192.168.33.35 hdp-05

192.168.33.36 hdp-06

192.168.33.37 hdp-07

在Hdp-05、Hdp-06、Hdp-07上安装zookeeper

1. 先将zookeeper拷贝到hdp-05上,解压到/home/hadoop/apps下

[hadoop@hdp-05 ~]$ tar -zxvf zookeeper-3.4.5.tar.gz -C apps/

然后可以删除刚才拷贝的的zookeeper了

[hadoop@hdp-05 ~]$ rm -f zookeeper-3.4.5.tar.gz

2. 进入到zookeeper的安装目录下:

cd /home/hadoop/apps/zookeeper-3.4.5

删除zookeeper下的一些不必要的文件

[hadoop@hdp-05 zookeeper-3.4.5]$ rm -rf *.xml *.txt docs src *.asc *.md5 *.sha1

[hadoop@hdp-05 zookeeper-3.4.5]$ rm -rf dist-maven/

目前目录结构

[hadoop@hdp-05 zookeeper-3.4.5]$ ll

总用量1308

drwxr-xr-x. 2 hadoop hadoop 4096 1月 22 22:34 bin

drwxr-xr-x. 2 hadoop hadoop 4096 1月 22 22:34 conf

drwxr-xr-x. 10 hadoop hadoop 4096 1月 22 22:34 contrib

drwxr-xr-x. 4 hadoop hadoop 4096 1月 22 22:34 lib

drwxr-xr-x. 5 hadoop hadoop 4096 1月 22 22:34 recipes

-rw-r--r--. 1 hadoop hadoop 1315806 11月 5 2012 zookeeper-3.4.5.jar

3. 进入到conf下,修改配置文件

[hadoop@hdp-05 zookeeper-3.4.5]$ cd conf/

将配置文件改名

[hadoop@hdp-05 conf]$ mv zoo_sample.cfgzoo.cfg

4. 编辑zoo.cfg

[hadoop@hdp-05 conf]$ vi zoo.cfg

# The number of milliseconds of each tick

tickTime=2000

# The number of ticks that the initial

# synchronization phase can take

initLimit=10

# The number of ticks that can pass between

# sending a request and getting an acknowledgement

syncLimit=5

# the directory where the snapshot is stored.
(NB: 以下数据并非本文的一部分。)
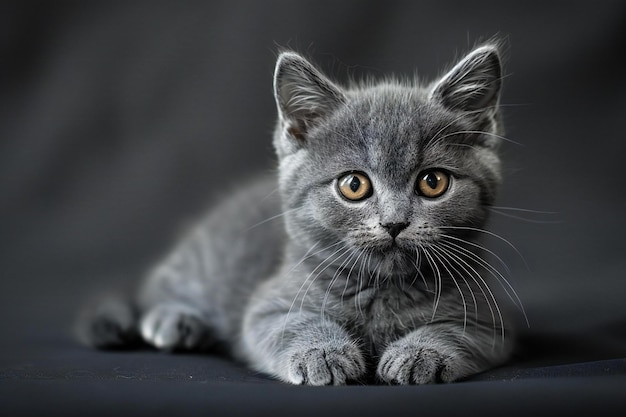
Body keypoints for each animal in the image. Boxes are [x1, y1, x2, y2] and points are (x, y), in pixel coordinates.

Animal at [77, 42, 516, 384]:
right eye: (354, 185)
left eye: (433, 182)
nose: (394, 223)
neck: (382, 290)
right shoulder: (266, 306)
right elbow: (292, 322)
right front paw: (322, 353)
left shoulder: (490, 322)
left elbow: (453, 331)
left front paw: (420, 353)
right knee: (157, 286)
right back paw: (173, 320)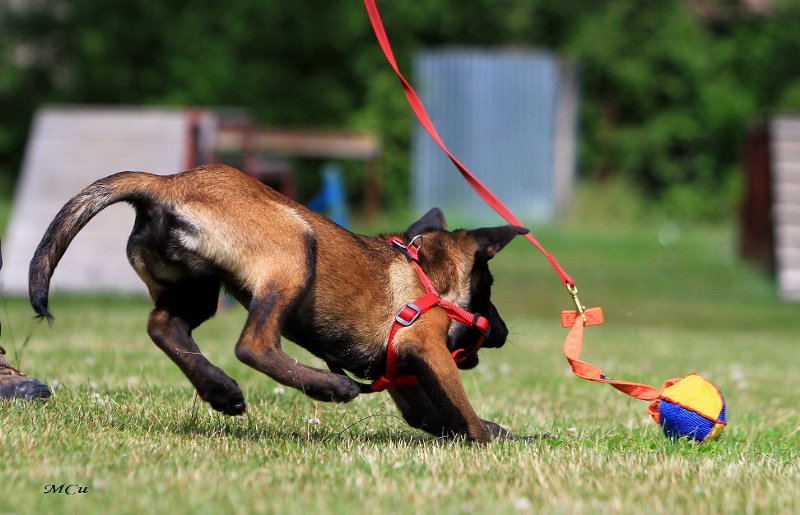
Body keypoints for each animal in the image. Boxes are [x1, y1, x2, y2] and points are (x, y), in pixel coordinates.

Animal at [28, 165, 528, 444]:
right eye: (488, 287)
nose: (504, 331)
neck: (427, 274)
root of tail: (168, 184)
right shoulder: (426, 348)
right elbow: (464, 413)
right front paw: (491, 443)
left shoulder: (407, 380)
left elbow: (443, 416)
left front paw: (508, 435)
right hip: (294, 248)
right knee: (253, 344)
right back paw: (329, 387)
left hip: (197, 288)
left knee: (163, 327)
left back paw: (219, 389)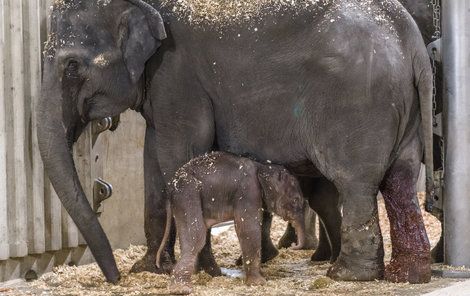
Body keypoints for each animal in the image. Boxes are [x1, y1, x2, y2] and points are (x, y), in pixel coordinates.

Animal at [156, 153, 306, 294]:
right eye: (296, 200)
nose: (293, 246)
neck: (262, 167)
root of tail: (170, 188)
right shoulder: (248, 193)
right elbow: (248, 229)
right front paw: (259, 283)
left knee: (202, 232)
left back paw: (213, 275)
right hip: (188, 194)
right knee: (197, 236)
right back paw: (181, 289)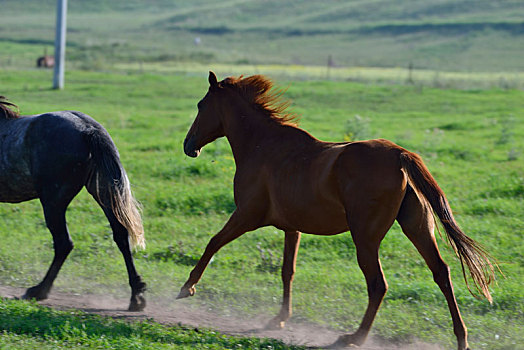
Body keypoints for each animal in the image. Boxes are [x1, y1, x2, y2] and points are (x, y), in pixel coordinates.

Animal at [1, 96, 147, 312]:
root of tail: (88, 129)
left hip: (53, 202)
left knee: (64, 243)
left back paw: (38, 291)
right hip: (103, 192)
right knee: (120, 234)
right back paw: (136, 296)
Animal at [179, 72, 496, 348]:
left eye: (200, 105)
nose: (188, 145)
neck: (263, 146)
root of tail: (399, 154)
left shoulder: (247, 215)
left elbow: (213, 242)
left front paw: (187, 287)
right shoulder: (292, 227)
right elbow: (287, 270)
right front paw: (279, 319)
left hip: (365, 237)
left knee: (378, 284)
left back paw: (355, 337)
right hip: (416, 227)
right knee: (441, 272)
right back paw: (461, 338)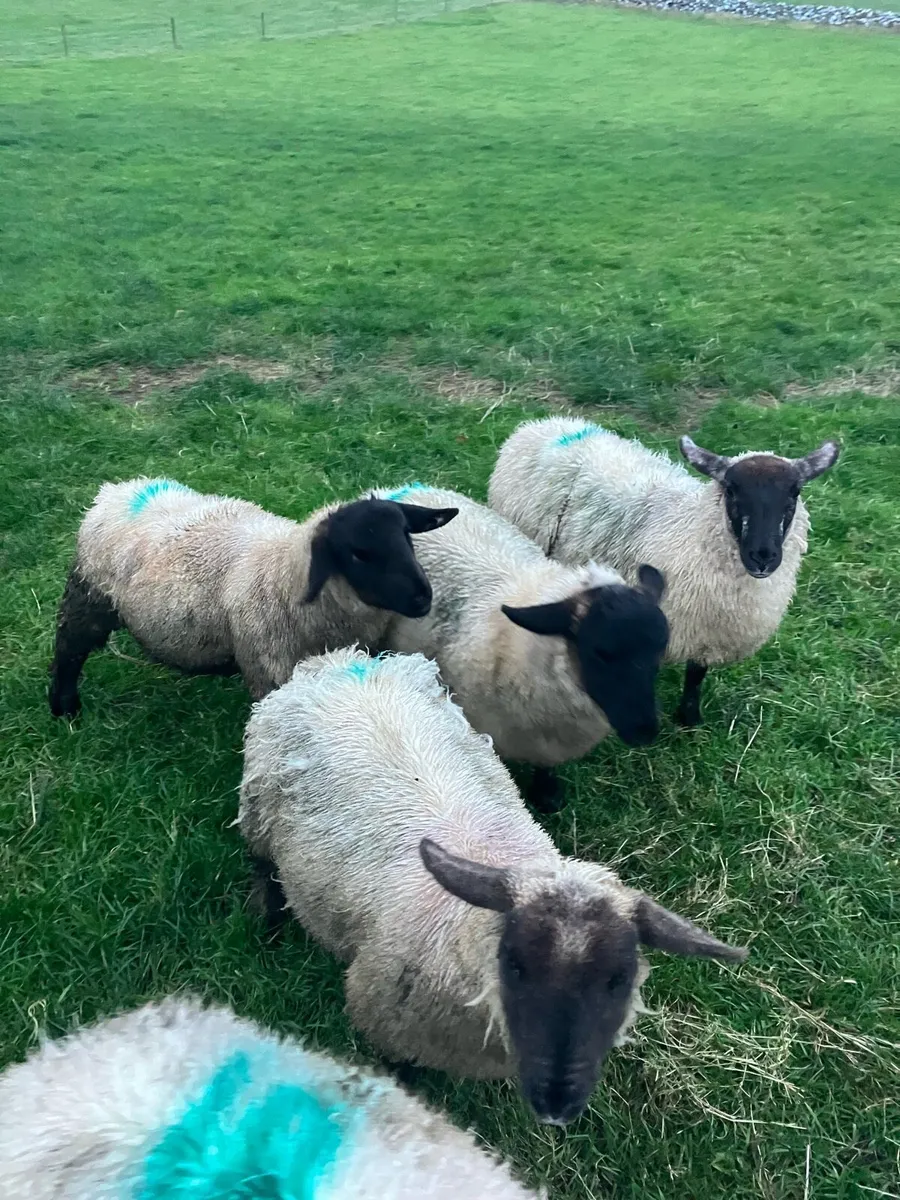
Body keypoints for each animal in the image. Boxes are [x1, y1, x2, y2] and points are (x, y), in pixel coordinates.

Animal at [47, 477, 457, 716]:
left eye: (406, 534)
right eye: (358, 553)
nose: (422, 597)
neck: (285, 571)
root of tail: (119, 489)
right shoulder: (269, 671)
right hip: (89, 596)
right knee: (69, 649)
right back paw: (64, 708)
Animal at [239, 647, 748, 1126]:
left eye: (618, 979)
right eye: (515, 964)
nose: (557, 1104)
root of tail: (342, 661)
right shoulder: (387, 1025)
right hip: (258, 810)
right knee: (264, 866)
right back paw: (269, 922)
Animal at [488, 419, 840, 727]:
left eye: (794, 492)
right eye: (731, 490)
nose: (763, 556)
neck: (689, 528)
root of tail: (544, 424)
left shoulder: (706, 630)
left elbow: (696, 674)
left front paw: (690, 720)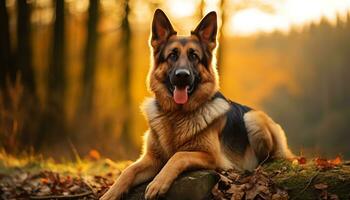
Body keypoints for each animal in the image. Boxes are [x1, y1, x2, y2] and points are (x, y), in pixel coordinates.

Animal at [100, 8, 294, 199]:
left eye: (194, 56)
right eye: (172, 55)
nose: (182, 75)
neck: (176, 116)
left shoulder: (213, 158)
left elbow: (178, 156)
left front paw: (158, 183)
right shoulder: (152, 159)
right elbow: (128, 170)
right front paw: (110, 193)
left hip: (253, 118)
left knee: (270, 158)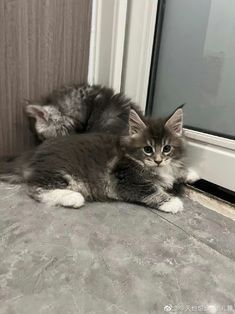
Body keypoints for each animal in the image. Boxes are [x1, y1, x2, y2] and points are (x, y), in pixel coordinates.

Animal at [0, 108, 198, 213]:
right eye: (147, 149)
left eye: (167, 148)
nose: (158, 160)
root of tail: (33, 152)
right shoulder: (126, 178)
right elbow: (150, 190)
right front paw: (172, 202)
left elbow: (176, 170)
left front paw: (191, 174)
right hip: (60, 170)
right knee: (36, 189)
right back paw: (73, 197)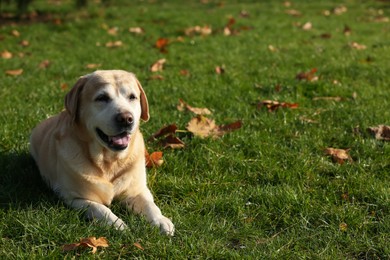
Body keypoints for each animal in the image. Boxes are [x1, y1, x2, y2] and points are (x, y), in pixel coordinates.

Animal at [30, 69, 175, 236]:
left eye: (132, 97)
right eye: (102, 98)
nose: (126, 119)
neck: (109, 161)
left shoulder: (138, 190)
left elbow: (150, 205)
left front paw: (161, 221)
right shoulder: (73, 197)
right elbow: (98, 208)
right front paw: (117, 223)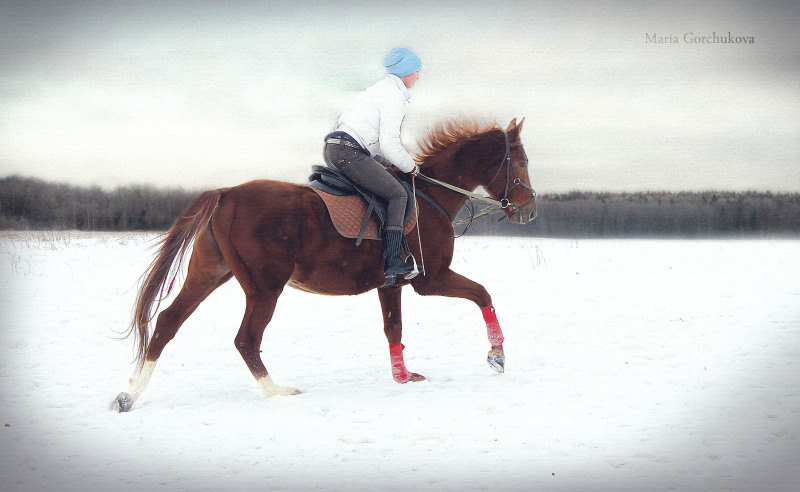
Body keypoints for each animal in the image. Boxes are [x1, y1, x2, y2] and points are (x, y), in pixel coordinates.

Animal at [112, 116, 536, 412]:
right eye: (521, 161)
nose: (529, 211)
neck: (431, 198)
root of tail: (225, 192)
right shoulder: (431, 280)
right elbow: (483, 294)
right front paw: (497, 355)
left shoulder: (391, 285)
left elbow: (393, 329)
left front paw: (403, 377)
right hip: (264, 287)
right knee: (246, 339)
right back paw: (277, 391)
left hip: (210, 273)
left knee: (168, 322)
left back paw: (130, 394)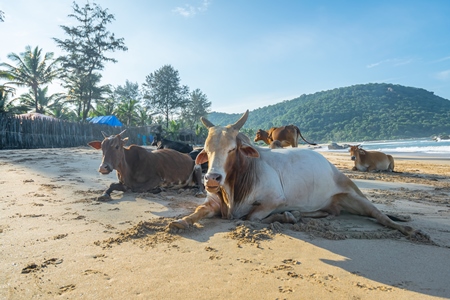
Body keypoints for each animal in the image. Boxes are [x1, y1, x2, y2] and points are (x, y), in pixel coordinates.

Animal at [170, 110, 426, 239]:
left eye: (232, 149)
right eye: (206, 150)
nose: (212, 179)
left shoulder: (274, 200)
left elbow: (251, 218)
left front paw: (283, 217)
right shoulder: (213, 202)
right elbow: (197, 212)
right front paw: (180, 222)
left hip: (355, 195)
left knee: (380, 216)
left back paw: (411, 230)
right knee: (328, 212)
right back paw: (301, 214)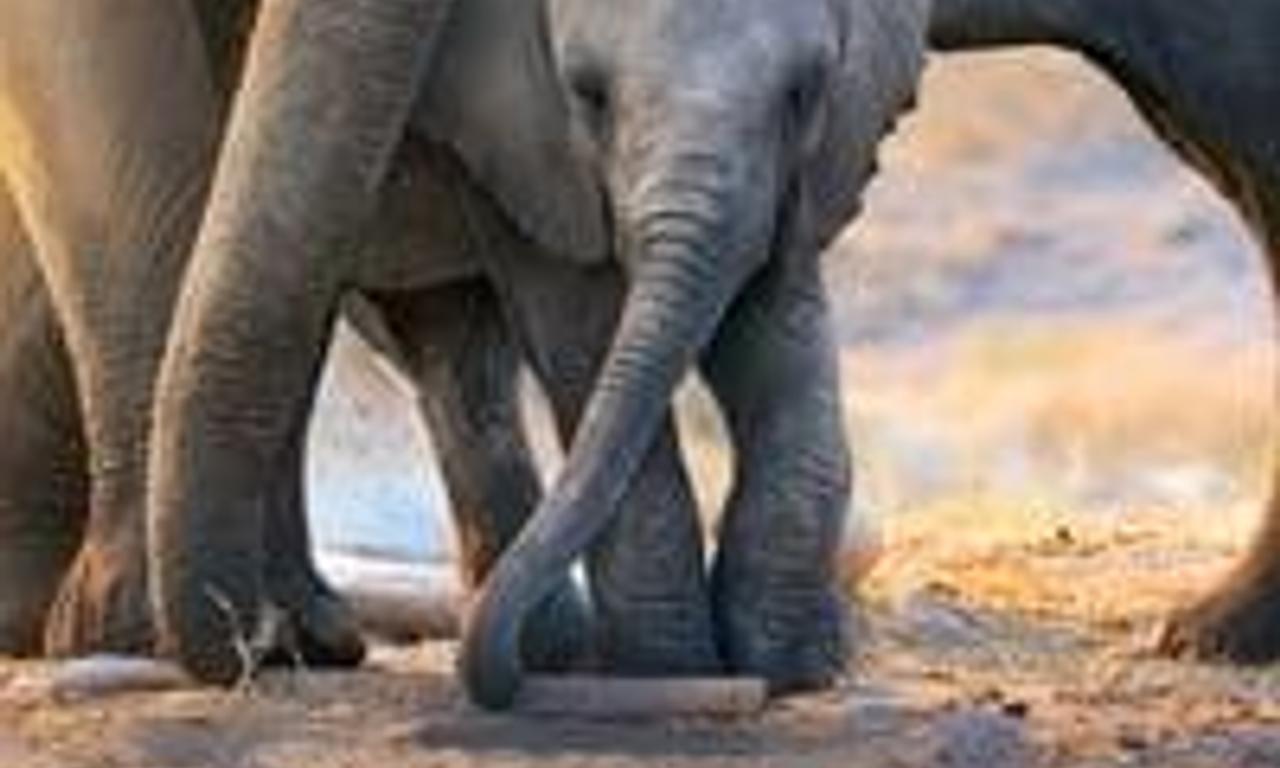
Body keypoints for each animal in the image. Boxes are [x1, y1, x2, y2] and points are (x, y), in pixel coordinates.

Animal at [146, 0, 930, 709]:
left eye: (804, 94)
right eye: (588, 96)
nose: (739, 693)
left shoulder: (808, 169)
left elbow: (776, 327)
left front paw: (791, 668)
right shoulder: (537, 155)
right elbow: (581, 319)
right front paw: (669, 669)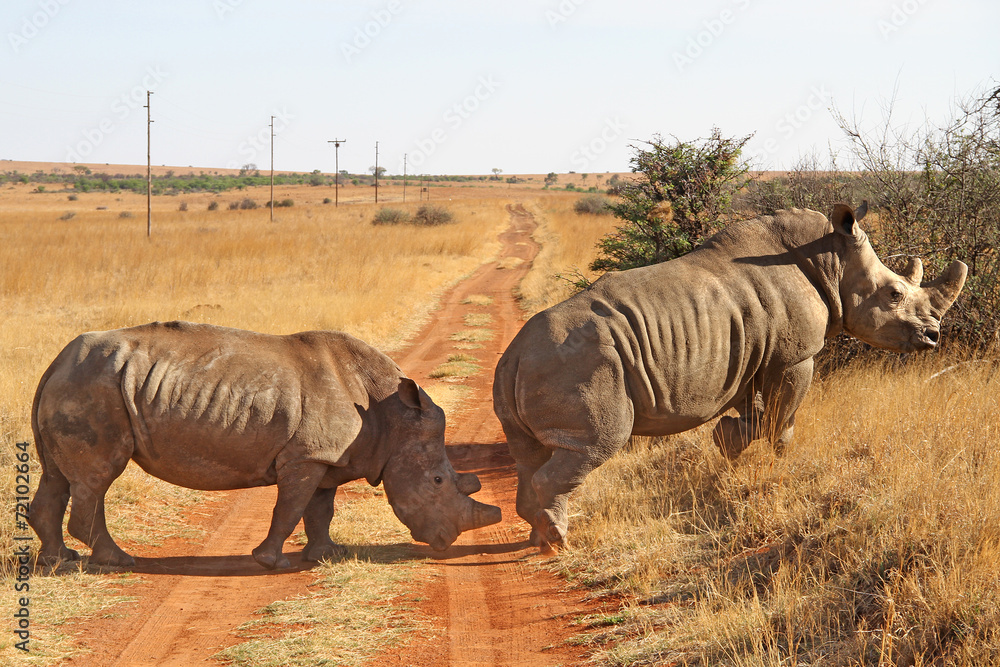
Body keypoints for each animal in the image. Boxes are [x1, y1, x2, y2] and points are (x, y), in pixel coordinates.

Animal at [29, 321, 501, 569]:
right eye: (438, 481)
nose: (444, 543)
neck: (393, 416)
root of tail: (55, 361)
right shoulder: (305, 457)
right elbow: (289, 508)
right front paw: (270, 562)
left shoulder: (325, 458)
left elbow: (320, 510)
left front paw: (326, 554)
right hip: (94, 386)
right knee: (98, 477)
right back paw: (119, 560)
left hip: (80, 382)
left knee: (58, 476)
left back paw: (60, 560)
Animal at [494, 203, 967, 550]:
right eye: (894, 294)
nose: (933, 336)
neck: (831, 260)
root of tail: (513, 354)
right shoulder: (795, 356)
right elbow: (781, 420)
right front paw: (776, 463)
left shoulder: (748, 356)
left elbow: (756, 412)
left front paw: (727, 442)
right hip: (579, 363)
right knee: (595, 443)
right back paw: (558, 541)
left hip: (532, 368)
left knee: (528, 453)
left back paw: (539, 537)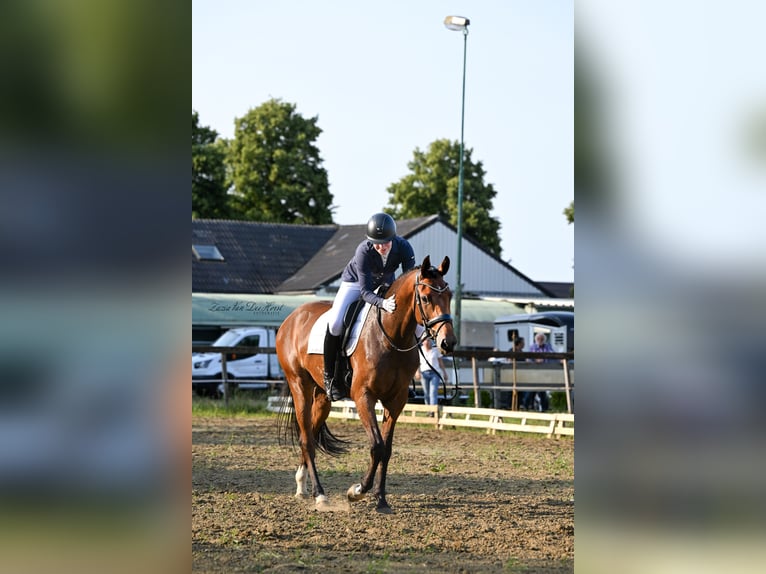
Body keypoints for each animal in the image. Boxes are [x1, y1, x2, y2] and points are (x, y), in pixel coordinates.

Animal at [276, 255, 456, 512]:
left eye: (449, 295)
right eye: (425, 298)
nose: (447, 343)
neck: (390, 337)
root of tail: (293, 317)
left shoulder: (396, 401)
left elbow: (387, 450)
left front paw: (381, 500)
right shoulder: (364, 397)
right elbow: (377, 446)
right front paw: (357, 491)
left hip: (322, 397)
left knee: (310, 433)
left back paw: (302, 485)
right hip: (300, 385)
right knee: (307, 439)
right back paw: (320, 494)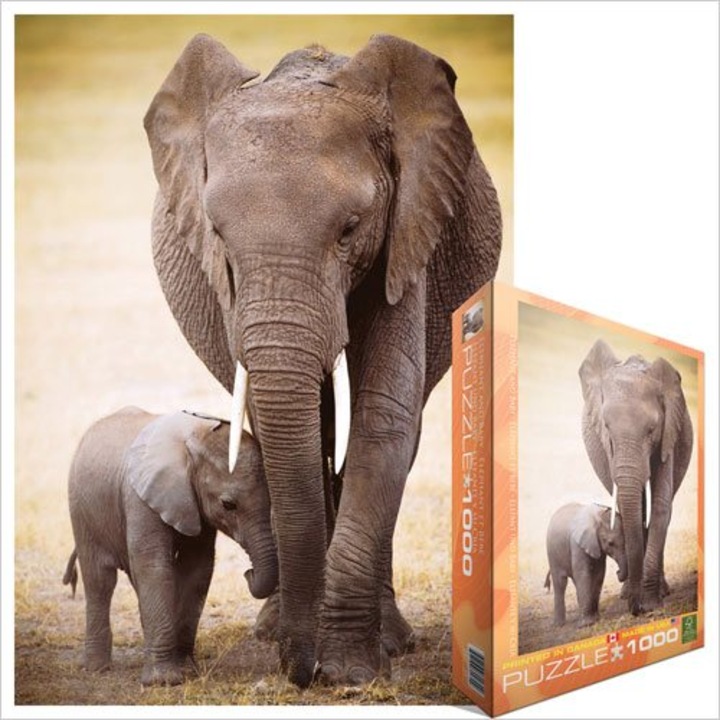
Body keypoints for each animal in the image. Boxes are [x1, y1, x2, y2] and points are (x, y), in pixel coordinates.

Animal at [64, 406, 277, 686]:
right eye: (228, 505)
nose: (248, 573)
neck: (194, 439)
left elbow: (197, 568)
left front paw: (185, 670)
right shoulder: (140, 497)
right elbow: (154, 566)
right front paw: (163, 681)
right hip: (82, 511)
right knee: (100, 579)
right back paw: (96, 668)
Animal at [144, 33, 501, 686]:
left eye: (351, 229)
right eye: (217, 234)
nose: (298, 670)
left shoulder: (407, 234)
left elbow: (383, 416)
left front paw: (351, 671)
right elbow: (285, 425)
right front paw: (311, 651)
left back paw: (390, 640)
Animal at [579, 339, 693, 616]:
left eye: (651, 430)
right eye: (607, 427)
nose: (636, 609)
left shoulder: (668, 435)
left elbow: (661, 505)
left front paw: (651, 603)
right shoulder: (608, 448)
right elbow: (631, 503)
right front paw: (636, 597)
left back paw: (660, 590)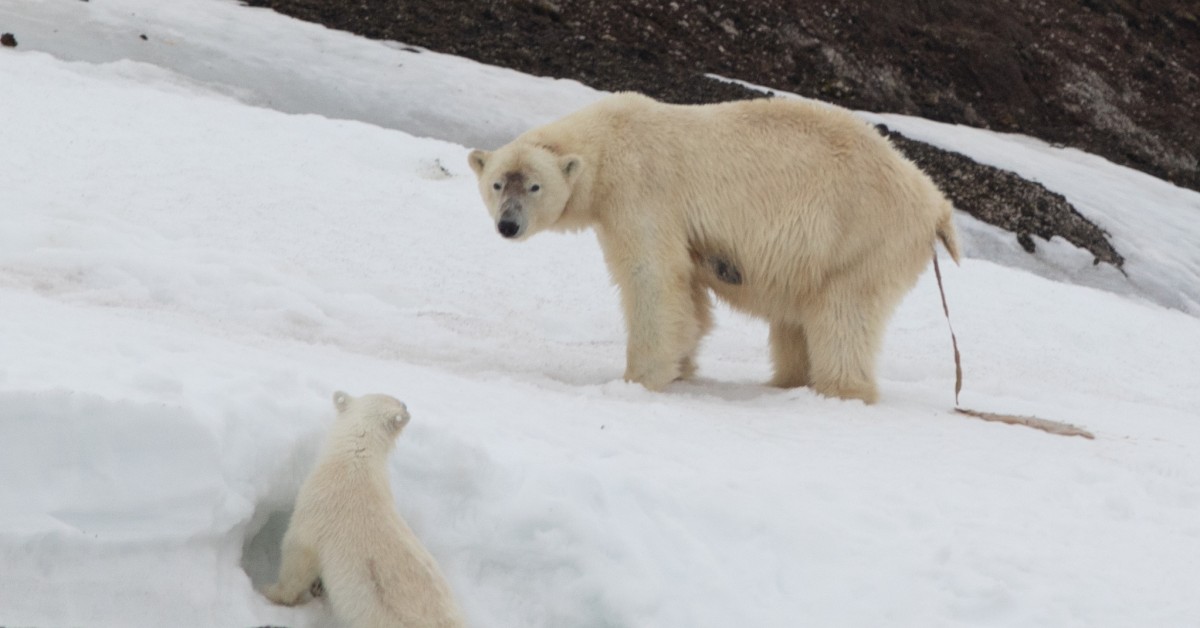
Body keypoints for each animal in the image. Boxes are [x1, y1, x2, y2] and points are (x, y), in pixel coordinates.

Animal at [265, 391, 464, 628]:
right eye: (401, 403)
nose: (407, 407)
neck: (356, 459)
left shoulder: (318, 509)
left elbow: (297, 557)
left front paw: (272, 592)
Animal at [468, 92, 961, 404]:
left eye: (533, 185)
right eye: (497, 183)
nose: (508, 225)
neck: (609, 138)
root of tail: (935, 202)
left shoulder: (641, 191)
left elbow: (652, 276)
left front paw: (638, 380)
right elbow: (688, 295)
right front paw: (682, 368)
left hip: (860, 236)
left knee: (843, 315)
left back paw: (840, 391)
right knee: (797, 323)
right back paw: (786, 382)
# do not use /tmp for storage, /tmp here is just

# example sakes.

#存放数据的目录

dataDir=/home/hadoop/zkdata

# the port at which the clients will connect

clientPort=2181

#

# Be sure to read the maintenance section of the

# administrator guide before turning on autopurge.

#

# http://zookeeper.apache.org/doc/current/zookeeperAdmin.html#sc_maintenance
#

# The number of snapshots to retain in dataDir

#autopurge.snapRetainCount=3

# Purge task interval in hours

# Set to "0" to disable auto purge feature

#autopurge.purgeInterval=1

server.1=hdp-05:2888:3888

server.2=hdp-06:2888:3888

server.3=hdp-07:2888:3888

5. 创建/home/hadoop/zkdata目录,并创建文件myid,写入节点id “1”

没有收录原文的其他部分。